• Your instructions: In the entries below, find the line with "X182770000Y-105200000D03*" and the line with "X182770000Y-112200000D03*". Return those two lines and all lines between them, exactly.

• Task input:

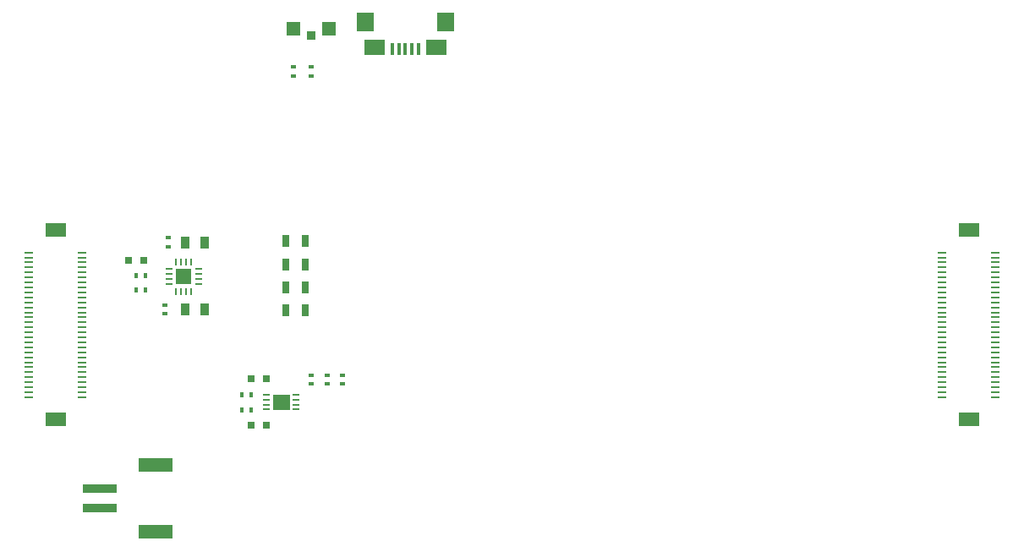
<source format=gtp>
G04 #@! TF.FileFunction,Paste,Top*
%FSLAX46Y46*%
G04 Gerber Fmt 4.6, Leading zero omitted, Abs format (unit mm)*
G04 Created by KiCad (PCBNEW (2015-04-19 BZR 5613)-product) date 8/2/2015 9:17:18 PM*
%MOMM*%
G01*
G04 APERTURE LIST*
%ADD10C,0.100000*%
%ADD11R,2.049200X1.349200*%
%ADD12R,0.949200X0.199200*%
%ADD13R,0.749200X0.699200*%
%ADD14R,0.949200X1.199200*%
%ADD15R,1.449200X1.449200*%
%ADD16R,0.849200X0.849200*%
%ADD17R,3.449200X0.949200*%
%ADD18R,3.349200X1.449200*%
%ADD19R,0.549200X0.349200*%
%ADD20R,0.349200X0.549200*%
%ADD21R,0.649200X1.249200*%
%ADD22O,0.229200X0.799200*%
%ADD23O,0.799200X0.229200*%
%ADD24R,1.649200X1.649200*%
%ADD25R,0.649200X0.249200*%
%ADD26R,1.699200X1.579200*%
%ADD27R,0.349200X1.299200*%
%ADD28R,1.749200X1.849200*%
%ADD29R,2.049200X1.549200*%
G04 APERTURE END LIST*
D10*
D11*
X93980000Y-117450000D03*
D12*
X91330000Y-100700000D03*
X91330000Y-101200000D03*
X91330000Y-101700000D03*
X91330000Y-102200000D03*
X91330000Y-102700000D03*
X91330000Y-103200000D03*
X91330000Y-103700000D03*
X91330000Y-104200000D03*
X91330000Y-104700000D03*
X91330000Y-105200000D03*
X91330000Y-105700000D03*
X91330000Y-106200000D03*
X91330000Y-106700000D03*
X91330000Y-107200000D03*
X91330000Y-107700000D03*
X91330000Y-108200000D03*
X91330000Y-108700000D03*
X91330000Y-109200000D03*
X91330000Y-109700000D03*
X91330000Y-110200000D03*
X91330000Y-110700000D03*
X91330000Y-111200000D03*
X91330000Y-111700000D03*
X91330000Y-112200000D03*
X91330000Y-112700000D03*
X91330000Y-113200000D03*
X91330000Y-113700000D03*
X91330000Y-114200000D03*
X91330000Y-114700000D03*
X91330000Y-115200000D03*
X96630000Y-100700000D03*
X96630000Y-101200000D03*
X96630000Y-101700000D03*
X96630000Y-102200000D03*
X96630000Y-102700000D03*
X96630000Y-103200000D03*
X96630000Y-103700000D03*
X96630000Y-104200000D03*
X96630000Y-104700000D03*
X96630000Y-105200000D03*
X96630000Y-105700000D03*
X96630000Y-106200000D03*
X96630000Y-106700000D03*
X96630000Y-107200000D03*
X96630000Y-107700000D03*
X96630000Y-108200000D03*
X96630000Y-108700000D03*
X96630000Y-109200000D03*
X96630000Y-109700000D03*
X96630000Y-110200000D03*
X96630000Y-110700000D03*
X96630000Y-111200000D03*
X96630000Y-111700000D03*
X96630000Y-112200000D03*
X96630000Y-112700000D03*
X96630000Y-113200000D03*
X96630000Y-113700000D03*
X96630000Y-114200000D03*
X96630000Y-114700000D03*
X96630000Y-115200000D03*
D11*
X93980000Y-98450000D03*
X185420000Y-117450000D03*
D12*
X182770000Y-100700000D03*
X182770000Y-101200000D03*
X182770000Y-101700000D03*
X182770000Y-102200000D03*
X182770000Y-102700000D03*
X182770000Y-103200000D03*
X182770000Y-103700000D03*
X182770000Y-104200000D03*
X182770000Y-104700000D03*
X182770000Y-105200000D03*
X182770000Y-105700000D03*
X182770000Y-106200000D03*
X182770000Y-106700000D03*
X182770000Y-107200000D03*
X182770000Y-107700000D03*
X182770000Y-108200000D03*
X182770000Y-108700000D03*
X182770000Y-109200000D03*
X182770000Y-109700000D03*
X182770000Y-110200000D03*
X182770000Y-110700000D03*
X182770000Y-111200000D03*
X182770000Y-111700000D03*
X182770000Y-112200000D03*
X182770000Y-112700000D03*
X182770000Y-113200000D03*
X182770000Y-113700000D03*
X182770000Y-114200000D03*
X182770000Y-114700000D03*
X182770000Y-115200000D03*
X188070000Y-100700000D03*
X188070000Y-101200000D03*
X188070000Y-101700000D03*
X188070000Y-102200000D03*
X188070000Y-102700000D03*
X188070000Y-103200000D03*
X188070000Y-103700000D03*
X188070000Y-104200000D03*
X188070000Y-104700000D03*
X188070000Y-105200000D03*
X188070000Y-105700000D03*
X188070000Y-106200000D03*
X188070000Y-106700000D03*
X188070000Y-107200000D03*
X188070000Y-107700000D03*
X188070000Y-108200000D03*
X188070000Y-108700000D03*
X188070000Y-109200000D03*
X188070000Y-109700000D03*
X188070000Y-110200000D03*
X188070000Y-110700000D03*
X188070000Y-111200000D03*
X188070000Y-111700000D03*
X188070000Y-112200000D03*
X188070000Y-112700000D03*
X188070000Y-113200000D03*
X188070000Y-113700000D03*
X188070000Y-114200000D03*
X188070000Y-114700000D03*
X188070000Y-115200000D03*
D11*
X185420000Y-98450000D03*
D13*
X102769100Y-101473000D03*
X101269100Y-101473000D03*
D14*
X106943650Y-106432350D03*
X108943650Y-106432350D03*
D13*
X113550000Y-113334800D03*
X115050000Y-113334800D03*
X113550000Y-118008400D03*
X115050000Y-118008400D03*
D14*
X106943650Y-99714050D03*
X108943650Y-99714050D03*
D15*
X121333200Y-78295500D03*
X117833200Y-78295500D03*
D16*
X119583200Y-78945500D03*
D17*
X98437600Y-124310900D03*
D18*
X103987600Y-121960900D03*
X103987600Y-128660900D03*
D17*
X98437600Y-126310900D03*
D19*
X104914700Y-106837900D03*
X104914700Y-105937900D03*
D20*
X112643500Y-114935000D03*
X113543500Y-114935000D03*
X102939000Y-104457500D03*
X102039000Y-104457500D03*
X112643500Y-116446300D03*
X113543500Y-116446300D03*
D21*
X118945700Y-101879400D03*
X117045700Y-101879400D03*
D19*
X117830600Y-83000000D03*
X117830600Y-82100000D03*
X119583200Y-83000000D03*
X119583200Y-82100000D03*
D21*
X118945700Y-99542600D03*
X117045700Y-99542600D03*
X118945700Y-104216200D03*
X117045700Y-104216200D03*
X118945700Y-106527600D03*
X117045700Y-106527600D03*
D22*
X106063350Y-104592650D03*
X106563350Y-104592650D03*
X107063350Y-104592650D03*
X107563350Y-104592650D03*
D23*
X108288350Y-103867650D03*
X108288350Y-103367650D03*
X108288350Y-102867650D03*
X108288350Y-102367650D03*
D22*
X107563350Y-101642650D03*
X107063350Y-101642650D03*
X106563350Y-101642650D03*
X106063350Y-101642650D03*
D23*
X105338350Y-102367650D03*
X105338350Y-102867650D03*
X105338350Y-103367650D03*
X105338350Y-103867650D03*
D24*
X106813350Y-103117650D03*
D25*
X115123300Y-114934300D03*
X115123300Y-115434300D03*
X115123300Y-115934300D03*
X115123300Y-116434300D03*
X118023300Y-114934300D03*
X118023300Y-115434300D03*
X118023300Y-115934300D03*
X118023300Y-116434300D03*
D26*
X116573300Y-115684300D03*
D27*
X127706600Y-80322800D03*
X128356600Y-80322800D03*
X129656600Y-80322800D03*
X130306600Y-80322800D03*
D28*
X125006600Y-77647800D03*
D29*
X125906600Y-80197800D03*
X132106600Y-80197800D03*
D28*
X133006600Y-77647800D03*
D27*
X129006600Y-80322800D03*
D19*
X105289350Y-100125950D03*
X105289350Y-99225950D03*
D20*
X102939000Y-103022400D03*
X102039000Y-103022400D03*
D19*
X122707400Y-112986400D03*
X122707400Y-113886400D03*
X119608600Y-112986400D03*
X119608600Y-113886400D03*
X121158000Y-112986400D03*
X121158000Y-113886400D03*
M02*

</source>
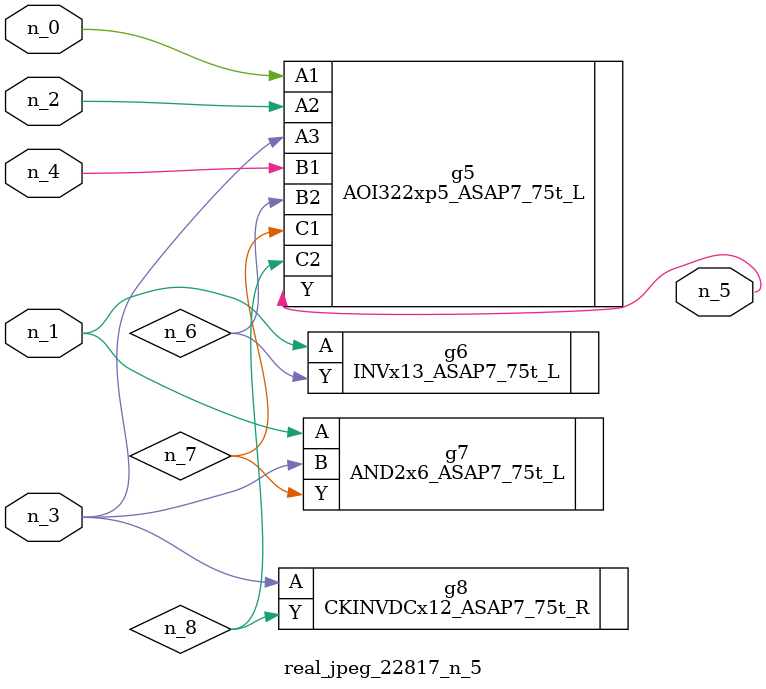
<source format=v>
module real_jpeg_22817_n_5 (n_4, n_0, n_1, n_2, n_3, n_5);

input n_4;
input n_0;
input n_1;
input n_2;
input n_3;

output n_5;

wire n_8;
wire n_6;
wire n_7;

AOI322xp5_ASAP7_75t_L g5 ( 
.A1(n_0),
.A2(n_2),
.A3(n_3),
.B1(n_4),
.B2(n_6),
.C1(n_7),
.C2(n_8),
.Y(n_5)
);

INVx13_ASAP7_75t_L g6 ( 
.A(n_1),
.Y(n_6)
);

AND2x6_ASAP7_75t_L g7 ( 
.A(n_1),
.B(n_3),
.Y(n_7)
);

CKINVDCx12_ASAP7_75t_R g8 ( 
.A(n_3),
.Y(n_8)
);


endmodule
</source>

• Result:
X182770000Y-105200000D03*
X182770000Y-105700000D03*
X182770000Y-106200000D03*
X182770000Y-106700000D03*
X182770000Y-107200000D03*
X182770000Y-107700000D03*
X182770000Y-108200000D03*
X182770000Y-108700000D03*
X182770000Y-109200000D03*
X182770000Y-109700000D03*
X182770000Y-110200000D03*
X182770000Y-110700000D03*
X182770000Y-111200000D03*
X182770000Y-111700000D03*
X182770000Y-112200000D03*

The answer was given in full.